Bethan – We do sometimes run into data quality issues, especially if we’re working with internal data. We normally collect primary data that’s specifically designed to answer particular questions when the internal data does not do the job. Obviously then I’d like to say that the data is good quality because generally I’ve helped to design
ed the questionnaire! When you start working with internal data you do tend to run into problems. Sometimes internal data is a bit patchier or you can run into issues when you’re looking at a legacy data system and trying to understand what is in there. In those situations, it can be very useful to have some primary data to help alleviate some of the problems. With primary data you know what you’re dealing with whereas internal data sometimes is a bit more of an unknown quantity.
Lorna – Can you talk a little bit about the tools that you use?
Bethan – Yes – we use a real range of different tools. Obviously, we use SPSS but then we also use Q for a lot of cross tabbing and stuff like that. We use R for data exploration and modeling. I think that Excel is really overlooked as an analysis tool. You know, people don’t really think of it as that but it’s actually pretty powerful, particularly if you just want something simple and quick. It’s also easy for clients and stakeholders to understand because they’re familiar with it. That can be quite powerful as well sometimes.
Lorna – What sort of things do you use SPSS for?
Bethan – We use SPSS a lot for things like segmentation, particularly in terms of creating the clusters and checking them and running discriminant analysis and things like that. SPSS is also useful for data manipulation before you even begin the analysis or for cleaning up the data and doing some ‘data stacking’ if you want to make sure your data is in the right shape before you start.
Lorna – Are there particular projects that you’ve worked on that were particularly rewarding or interesting?
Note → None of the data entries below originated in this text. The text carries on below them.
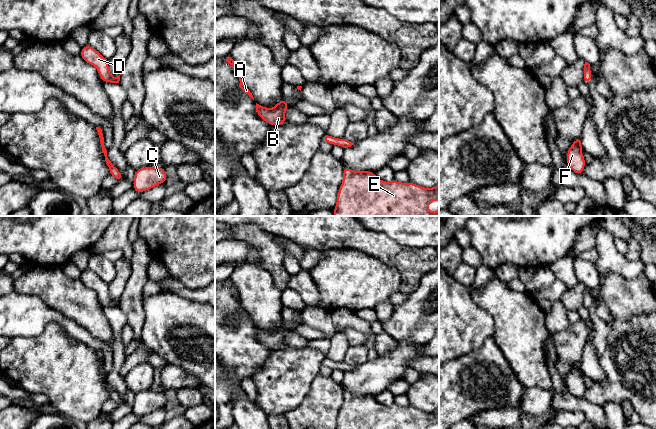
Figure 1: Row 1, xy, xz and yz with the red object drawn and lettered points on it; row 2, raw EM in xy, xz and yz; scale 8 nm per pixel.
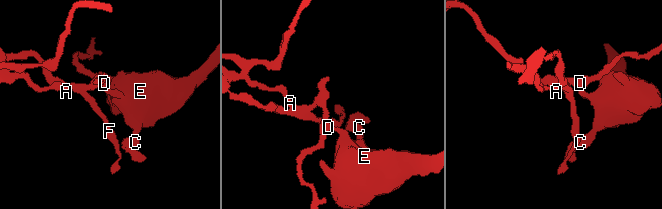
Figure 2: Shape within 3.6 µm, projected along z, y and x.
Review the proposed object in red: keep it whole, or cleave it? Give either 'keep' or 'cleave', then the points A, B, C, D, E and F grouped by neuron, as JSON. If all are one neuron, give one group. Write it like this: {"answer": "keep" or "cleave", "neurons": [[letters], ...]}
{"answer": "keep", "neurons": [["A", "B", "C", "D", "E", "F"]]}

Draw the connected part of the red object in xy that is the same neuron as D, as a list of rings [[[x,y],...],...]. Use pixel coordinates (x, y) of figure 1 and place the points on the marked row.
[[[85,45],[80,51],[83,60],[97,68],[102,82],[119,83],[120,75],[113,77],[109,72],[108,60],[105,59],[96,49],[90,45]]]

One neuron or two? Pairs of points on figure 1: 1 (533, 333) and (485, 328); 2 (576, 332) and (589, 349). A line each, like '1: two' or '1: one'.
1: two
2: two

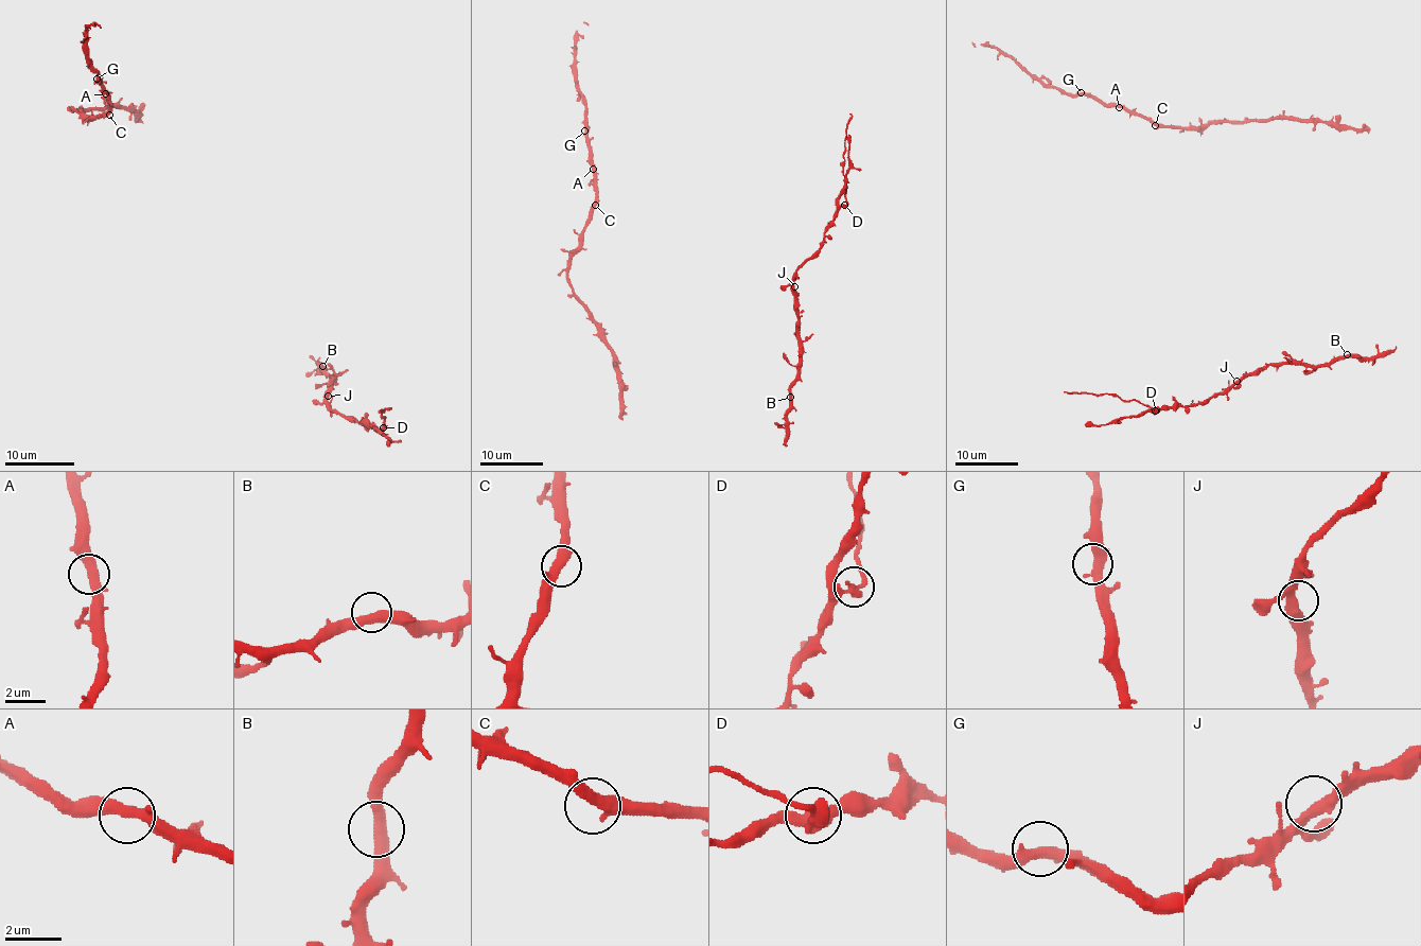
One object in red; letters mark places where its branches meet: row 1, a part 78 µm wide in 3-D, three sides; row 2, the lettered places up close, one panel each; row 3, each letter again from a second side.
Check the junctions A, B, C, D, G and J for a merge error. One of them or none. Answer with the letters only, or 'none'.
D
Bethan – I really like segmentation projects. I like that there isn’t a definitive answer. You run your analysis, you get several different solutions, and you have to qualitatively work out which one you like, which one has the most commercial value, which one is going to be most useful. You might run some qualitative research to bring some life to the segments. These are always quite chunky projects and often generate a lot of excitement from internal stakeholders, which I really like, and they tend to be the kinds of projects that can make quite a big difference to a client internally, which is very cool.
Lorna – Do you have any advice that you would give for people who are thinking about a career in analytics?
Bethan – Yes – the best thing that somebody can do is really just to get their hands dirty. I realise now that when I was at university a lot of the datasets that I was using were almost perfect. Then when you come into the real world you realise that actually human beings aren’t as black and white as that and you’ll never really be working with data that clean or that complete. The only way to really learn how to deal with those sorts of challenges is to just jump in and do it. These days you can actually go online and download somebody’s dataset and play with it. You can even download their code to rerun the analysis yourself step by step if you want to. Then you can rerun it on a different data set and make sure that you know how it all works. It’s not until that you start doing that, writing the code yourself and coming across those common errors and getting frustrated and solving your own problems that you really start to learn. So just jump straight in, get your hands on a data set and start doing something with it!